OpenAI introduced on Wednesday the launch of o3 and o4-mini, new AI reasoning fashions designed to pause and work by way of questions earlier than responding.
The corporate calls o3 its most superior reasoning mannequin ever, outperforming the corporate’s earlier fashions on checks measuring math, coding, reasoning, science, and visible understanding capabilities. In the meantime, o4-mini presents what OpenAI says is a aggressive trade-off between value, velocity, and efficiency — three components builders usually think about when selecting an AI mannequin to energy their functions.
In contrast to earlier reasoning fashions, o3 and o4-mini can generate responses utilizing instruments in ChatGPT similar to net looking, Python code execution, picture processing, and picture era. Beginning right this moment, the fashions, plus a variant of o4-mini referred to as “o4-mini-high” that spends extra time crafting solutions to enhance its reliability, can be found for subscribers to OpenAI’s Professional, Plus, and Staff plans.
The brand new fashions are a part of OpenAI’s effort to beat out Google, Meta, xAI, Anthropic, and DeepSeek within the cutthroat world AI race. Whereas OpenAI was first to launch an AI reasoning mannequin, o1, rivals rapidly adopted with variations of their very own that match or exceed the efficiency of OpenAI’s lineup. In actual fact, reasoning fashions have begun to dominate the sector as AI labs look to eke extra efficiency out of their programs.
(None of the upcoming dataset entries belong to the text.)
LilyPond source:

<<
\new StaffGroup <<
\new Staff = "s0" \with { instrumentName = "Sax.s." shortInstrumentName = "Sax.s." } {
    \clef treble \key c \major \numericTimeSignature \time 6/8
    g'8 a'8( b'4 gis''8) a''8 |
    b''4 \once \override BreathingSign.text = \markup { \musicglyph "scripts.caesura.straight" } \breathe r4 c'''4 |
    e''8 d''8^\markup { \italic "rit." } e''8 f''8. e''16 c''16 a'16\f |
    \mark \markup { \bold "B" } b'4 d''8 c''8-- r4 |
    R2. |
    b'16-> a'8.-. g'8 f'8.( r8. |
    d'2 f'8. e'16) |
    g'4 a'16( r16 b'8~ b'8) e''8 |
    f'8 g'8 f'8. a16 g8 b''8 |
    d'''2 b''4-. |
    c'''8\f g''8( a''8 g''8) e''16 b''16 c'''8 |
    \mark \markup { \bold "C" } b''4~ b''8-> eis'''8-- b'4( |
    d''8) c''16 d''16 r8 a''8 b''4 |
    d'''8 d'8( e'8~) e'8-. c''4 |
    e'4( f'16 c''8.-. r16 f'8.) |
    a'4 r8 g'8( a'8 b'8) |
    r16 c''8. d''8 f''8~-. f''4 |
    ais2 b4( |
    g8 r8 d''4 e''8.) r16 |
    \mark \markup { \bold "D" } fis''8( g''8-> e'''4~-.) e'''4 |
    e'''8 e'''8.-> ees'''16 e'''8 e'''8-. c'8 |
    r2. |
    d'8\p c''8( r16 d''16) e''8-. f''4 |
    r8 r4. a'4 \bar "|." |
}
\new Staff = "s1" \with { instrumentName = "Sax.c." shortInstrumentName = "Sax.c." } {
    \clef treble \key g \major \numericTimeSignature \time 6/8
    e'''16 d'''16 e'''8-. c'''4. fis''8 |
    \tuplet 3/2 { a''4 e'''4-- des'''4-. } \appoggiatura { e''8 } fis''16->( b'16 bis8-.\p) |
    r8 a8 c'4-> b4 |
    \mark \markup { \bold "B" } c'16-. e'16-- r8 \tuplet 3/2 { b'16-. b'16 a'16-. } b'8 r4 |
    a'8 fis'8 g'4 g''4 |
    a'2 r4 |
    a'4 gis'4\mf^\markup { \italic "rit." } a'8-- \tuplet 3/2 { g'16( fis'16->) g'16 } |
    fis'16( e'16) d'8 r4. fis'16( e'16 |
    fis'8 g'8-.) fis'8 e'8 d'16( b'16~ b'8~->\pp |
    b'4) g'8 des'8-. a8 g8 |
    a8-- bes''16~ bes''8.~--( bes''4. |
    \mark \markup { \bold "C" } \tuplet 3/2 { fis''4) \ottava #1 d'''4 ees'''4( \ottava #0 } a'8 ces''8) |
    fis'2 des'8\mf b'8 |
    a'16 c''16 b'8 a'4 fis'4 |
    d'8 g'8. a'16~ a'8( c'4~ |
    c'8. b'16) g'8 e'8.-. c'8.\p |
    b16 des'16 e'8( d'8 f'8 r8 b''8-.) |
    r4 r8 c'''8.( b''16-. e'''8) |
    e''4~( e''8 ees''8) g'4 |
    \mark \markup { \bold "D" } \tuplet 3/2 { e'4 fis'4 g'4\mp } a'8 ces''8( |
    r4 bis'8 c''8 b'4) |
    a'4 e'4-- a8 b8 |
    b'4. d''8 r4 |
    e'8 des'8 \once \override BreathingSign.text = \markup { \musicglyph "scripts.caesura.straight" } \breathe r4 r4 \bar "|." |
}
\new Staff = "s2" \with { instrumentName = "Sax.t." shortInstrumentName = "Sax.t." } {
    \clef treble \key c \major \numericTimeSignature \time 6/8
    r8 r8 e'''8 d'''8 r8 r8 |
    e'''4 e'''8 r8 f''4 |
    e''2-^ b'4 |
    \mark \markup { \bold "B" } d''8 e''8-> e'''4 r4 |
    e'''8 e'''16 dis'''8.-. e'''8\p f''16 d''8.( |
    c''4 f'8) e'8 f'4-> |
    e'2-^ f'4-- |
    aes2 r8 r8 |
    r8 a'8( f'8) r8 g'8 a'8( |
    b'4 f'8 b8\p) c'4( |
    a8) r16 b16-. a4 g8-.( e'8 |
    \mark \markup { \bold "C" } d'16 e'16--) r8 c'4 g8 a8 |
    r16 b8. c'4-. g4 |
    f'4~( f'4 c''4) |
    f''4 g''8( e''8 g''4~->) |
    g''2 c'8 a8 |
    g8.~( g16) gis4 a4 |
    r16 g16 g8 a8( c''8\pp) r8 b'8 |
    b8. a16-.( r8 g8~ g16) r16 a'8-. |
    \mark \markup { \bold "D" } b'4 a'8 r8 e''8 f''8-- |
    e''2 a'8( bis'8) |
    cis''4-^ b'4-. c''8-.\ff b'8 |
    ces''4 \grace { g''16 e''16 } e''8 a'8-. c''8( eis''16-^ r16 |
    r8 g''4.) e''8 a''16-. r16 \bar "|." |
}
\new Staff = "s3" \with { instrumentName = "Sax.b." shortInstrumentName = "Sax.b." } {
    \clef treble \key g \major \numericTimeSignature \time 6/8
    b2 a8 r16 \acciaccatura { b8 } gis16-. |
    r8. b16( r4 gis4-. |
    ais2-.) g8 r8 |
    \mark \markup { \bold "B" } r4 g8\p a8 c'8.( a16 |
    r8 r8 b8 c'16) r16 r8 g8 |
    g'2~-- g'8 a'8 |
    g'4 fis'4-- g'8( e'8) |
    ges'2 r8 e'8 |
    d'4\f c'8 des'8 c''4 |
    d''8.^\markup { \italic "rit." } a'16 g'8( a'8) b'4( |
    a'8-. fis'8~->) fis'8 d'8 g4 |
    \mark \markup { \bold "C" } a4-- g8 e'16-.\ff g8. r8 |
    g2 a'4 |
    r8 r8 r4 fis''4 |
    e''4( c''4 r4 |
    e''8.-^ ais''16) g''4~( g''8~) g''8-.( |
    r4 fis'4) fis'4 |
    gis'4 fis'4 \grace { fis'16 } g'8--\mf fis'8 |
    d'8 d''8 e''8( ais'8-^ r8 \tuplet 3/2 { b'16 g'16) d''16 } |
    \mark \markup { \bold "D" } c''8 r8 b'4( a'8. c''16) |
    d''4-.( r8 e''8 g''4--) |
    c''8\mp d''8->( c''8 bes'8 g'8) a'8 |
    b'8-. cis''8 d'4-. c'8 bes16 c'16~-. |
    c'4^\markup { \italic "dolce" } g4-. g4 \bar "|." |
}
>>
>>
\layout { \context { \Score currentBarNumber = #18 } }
O3 practically wasn’t launched in ChatGPT. OpenAI CEO Sam Altman signaled in February that the corporate supposed to dedicate extra sources to a classy different that included o3’s expertise. However aggressive strain seemingly spurred OpenAI to reverse course ultimately.
OpenAI says that o3 achieves state-of-the-art efficiency on SWE-bench verified (with out customized scaffolding), a check measuring coding skills, scoring 69.1%. The o4-mini mannequin achieves comparable efficiency, scoring 68.1%. OpenAI’s subsequent greatest mannequin, o3-mini, scored 49.3% on the check, whereas Claude 3.7 Sonnet scored 62.3%.
OpenAI claims that o3 and o4-mini are its first fashions that may “assume with photos.” In follow, customers can add photos to ChatGPT, similar to whiteboard sketches or diagrams from PDFs, and the fashions will analyze the pictures throughout their “chain-of-thought” section earlier than answering. Due to this newfound means, o3 and o4-mini can perceive blurry and low-quality photos and may carry out duties similar to zooming or rotating photos as they purpose.
Past image-processing capabilities, o3 and o4-mini can run and execute Python code straight in your browser through ChatGPT’s Canvas characteristic, and search the online when requested about present occasions.
Along with ChatGPT, all three fashions — o3, o4-mini, and o4-mini-high — will probably be out there through OpenAI’s developer-facing endpoints, the Chat Completions API and Responses API, permitting engineers to construct functions with the corporate’s fashions at usage-based charges.
OpenAI is charging builders a comparatively low value for o3, given its improved efficiency, at $10 per million enter tokens (roughly 750,000 phrases, longer than the Lord of the Rings collection) and $40 per million output tokens. For o4-mini, OpenAI is charging the identical as o3-mini, $1.10 per million enter tokens and $4.40 per million output tokens.
Within the coming weeks, OpenAI says it plans to launch o3-pro, a model of o3 that makes use of extra computing sources to supply its solutions, completely for ChatGPT Professional subscribers.
OpenAI CEO Sam Altman has indicated o3 and o4-mini could also be its final stand-alone AI reasoning fashions in ChatGPT earlier than GPT-5, a mannequin that the corporate has mentioned will unify conventional fashions like GPT-4.1 with its reasoning fashions.